DIRECTIONS FOR THIS TASK: Across all items, list each line in which the word "Enumerating" appears.

DATA RECORDS:

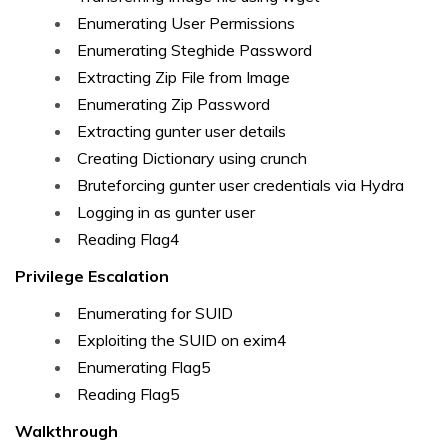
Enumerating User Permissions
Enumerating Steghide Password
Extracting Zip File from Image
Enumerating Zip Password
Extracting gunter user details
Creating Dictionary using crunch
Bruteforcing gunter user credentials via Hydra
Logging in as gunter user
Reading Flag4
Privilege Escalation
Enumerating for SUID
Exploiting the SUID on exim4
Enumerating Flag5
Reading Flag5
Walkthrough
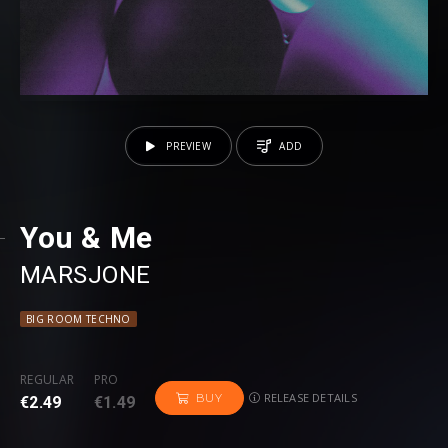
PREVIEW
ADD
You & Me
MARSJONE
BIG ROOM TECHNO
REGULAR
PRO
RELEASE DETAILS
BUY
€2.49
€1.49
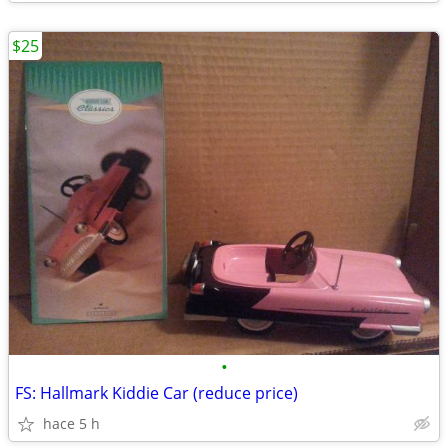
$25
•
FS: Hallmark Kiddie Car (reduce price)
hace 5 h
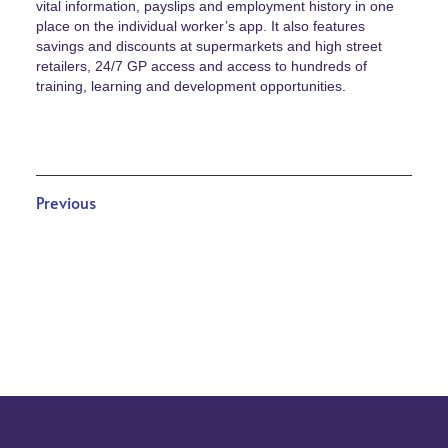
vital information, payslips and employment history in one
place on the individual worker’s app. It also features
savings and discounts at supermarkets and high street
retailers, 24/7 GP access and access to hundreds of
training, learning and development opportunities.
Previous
---
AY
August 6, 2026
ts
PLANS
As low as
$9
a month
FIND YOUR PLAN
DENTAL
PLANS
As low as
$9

WRITTEN RESPONSE:
Enumerating User Permissions
Enumerating Steghide Password
Enumerating Zip Password
Enumerating for SUID
Enumerating Flag5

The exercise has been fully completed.